=== Begin Enclosure ===
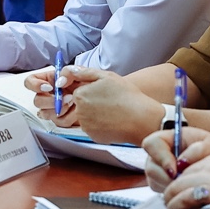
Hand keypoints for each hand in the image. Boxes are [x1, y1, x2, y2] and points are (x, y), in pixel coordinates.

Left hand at [47, 67, 161, 144]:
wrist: (141, 119)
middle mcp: (79, 112)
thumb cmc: (127, 96)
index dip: (91, 90)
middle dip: (92, 102)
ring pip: (87, 116)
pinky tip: (113, 120)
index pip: (78, 91)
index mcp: (80, 95)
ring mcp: (86, 126)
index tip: (103, 91)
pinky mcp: (93, 136)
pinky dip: (100, 124)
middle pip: (81, 104)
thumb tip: (68, 72)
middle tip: (110, 100)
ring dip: (95, 113)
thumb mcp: (106, 76)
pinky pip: (93, 128)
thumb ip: (84, 72)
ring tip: (113, 110)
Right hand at [141, 125, 209, 188]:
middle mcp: (155, 155)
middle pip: (152, 168)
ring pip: (156, 183)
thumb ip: (198, 149)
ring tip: (191, 186)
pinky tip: (189, 191)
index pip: (152, 144)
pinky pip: (162, 192)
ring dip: (173, 188)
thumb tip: (181, 163)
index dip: (161, 157)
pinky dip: (175, 194)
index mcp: (164, 139)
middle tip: (187, 184)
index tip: (176, 170)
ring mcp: (155, 171)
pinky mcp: (159, 184)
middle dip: (168, 179)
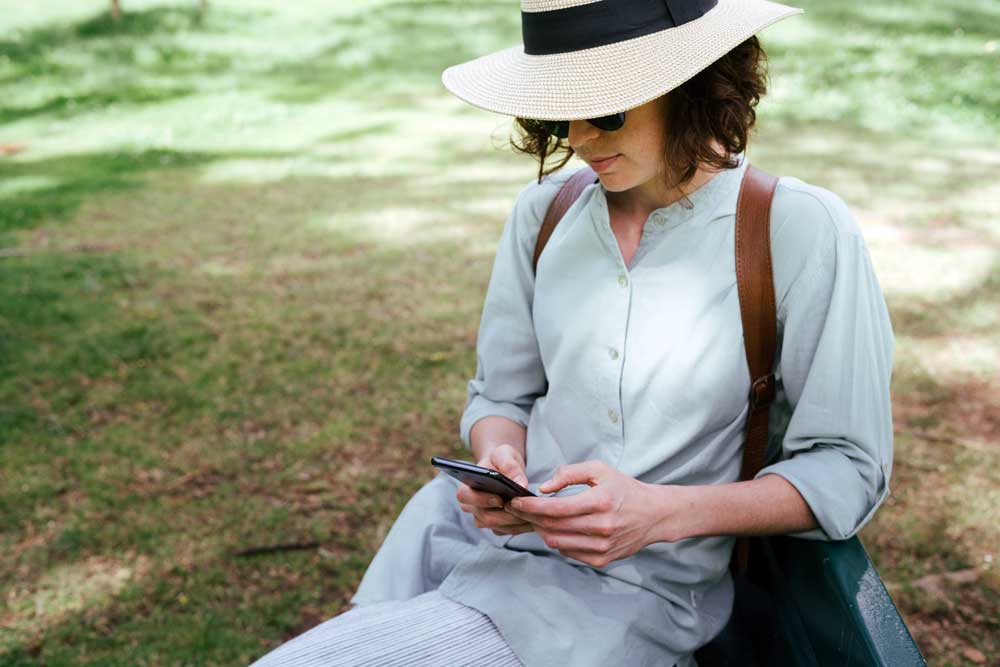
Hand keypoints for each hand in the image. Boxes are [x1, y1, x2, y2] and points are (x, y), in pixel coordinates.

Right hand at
=== End Enclosure ===
> **TASK TO COMPLETE**: Produce a word-for-word copy of the records, omitting all images.

> **FINISHED TASK**:
Hand keypoints for each hand in the image. Boxes are [x1, y1, x2, y2] and points are (x, y), in pixel coordinates.

Left hand at [47, 67, 161, 144]:
wrist: (141, 119)
middle mcp: (79, 112)
thumb cmc: (127, 96)
index dip: (91, 90)
middle dip: (92, 102)
ring pip: (87, 116)
pinky tip: (113, 120)
index pip: (78, 91)
index mcp: (80, 95)
ring mcp: (86, 126)
index tip: (103, 91)
pinky mcp: (93, 136)
pinky dip: (100, 124)
middle pip: (81, 104)
thumb tip: (68, 72)
middle tip: (110, 100)
ring dip: (95, 113)
thumb mcp: (106, 76)
pinky pip: (93, 128)
thumb ip: (84, 72)
ring tip: (113, 110)
Right hand at [141, 125, 209, 188]:
middle mcp: (155, 155)
middle pip: (152, 168)
ring pip: (156, 183)
thumb ip: (198, 149)
ring tip: (191, 186)
pinky tip: (189, 191)
index pip: (152, 144)
pinky pip: (162, 192)
ring dip: (173, 188)
thumb tip: (181, 163)
index dip: (161, 157)
pinky dip: (175, 194)
index mcp: (164, 139)
middle tip: (187, 184)
index tip: (176, 170)
ring mcp: (155, 171)
pinky mcp: (159, 184)
middle dip: (168, 179)
Hand keypoints for each hand in the image. Boxes are [x1, y1, x2, y2] and points are (x, y), in pixel coordinates.

Right hand at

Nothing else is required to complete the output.